Alberta Hunter was born in 1895 in Memphis, Tennessee. She ran away to Chicago at the age of twelve in order to become a Blues singer. She got her first professional start in 1911 at a Southside club called Dago Frank’s. She stayed there until 1913 when the place was closed after a murder on the premise. She saved enough money working elsewhere to bring her mother to Chicago. She supported her for the rest of her life. Alberta was married briefly but never consummated the union. She used her mother as an excuse but was, in fact, a lesbian. She found years of companionship and love with Lottie Taylor, the niece of the famous African-American entertainer Bert Williams. She sang in many Chicago clubs and became quite a star, billed as “The Sweetheart of Dreamland”. One night, her piano player was shot while on stage.
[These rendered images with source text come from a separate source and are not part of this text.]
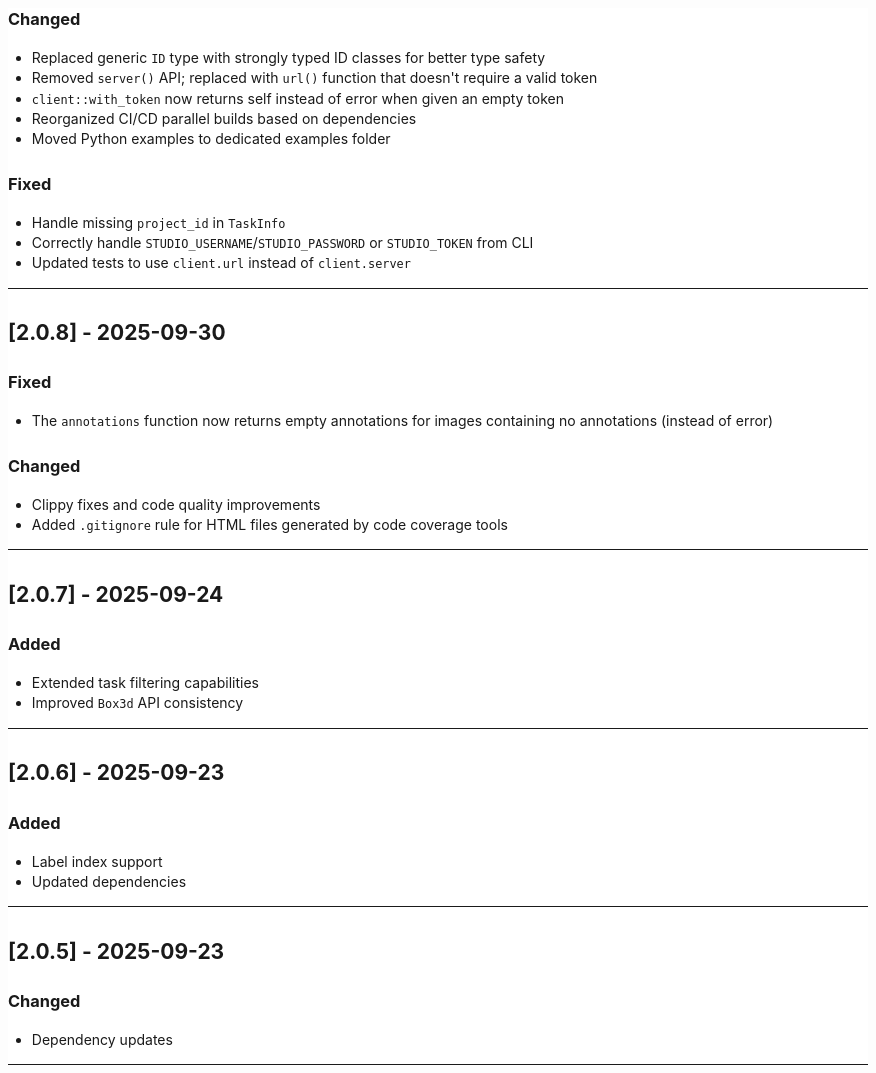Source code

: ### Changed
- Replaced generic `ID` type with strongly typed ID classes for better type safety
- Removed `server()` API; replaced with `url()` function that doesn't require a valid token
- `client::with_token` now returns self instead of error when given an empty token
- Reorganized CI/CD parallel builds based on dependencies
- Moved Python examples to dedicated examples folder

### Fixed
- Handle missing `project_id` in `TaskInfo`
- Correctly handle `STUDIO_USERNAME`/`STUDIO_PASSWORD` or `STUDIO_TOKEN` from CLI
- Updated tests to use `client.url` instead of `client.server`

---

## [2.0.8] - 2025-09-30

### Fixed
- The `annotations` function now returns empty annotations for images containing no annotations (instead of error)

### Changed
- Clippy fixes and code quality improvements
- Added `.gitignore` rule for HTML files generated by code coverage tools

---

## [2.0.7] - 2025-09-24

### Added
- Extended task filtering capabilities
- Improved `Box3d` API consistency

---

## [2.0.6] - 2025-09-23

### Added
- Label index support
- Updated dependencies

---

## [2.0.5] - 2025-09-23

### Changed
- Dependency updates

---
In 1921, Alberta moved to New York and launched her recording career with the Black Swan label. She switched to Paramount in 1922. She wrote much of her own material and penned Bessie Smith’s hit “Down Hearted Blues”. In 1923 she became the first African-American singer to be backed up by a white band. Alberta recorded songs under several pseudonyms during the 1920s in an attempt to keep record companies she had signed exclusive contracts with from finding out about this extra income. She went to Europe and toured parts of “Showboat” with Paul Robeson. She was a hit in Paris and went to Russian and the Middle East. During World War II, Alberta was part of the USO entertaining troops throughout Asia and the South Pacific Islands. She quit singing after her mother’s death in 1956. At the age of 59 she enrolled in a practical nursing course and worked for twenty years in a New York City hospital. In the early 1960s she recorded a few albums and then surprisingly took to the stage again in 1977 at the age of 82. She performed until the time of her death in 1984.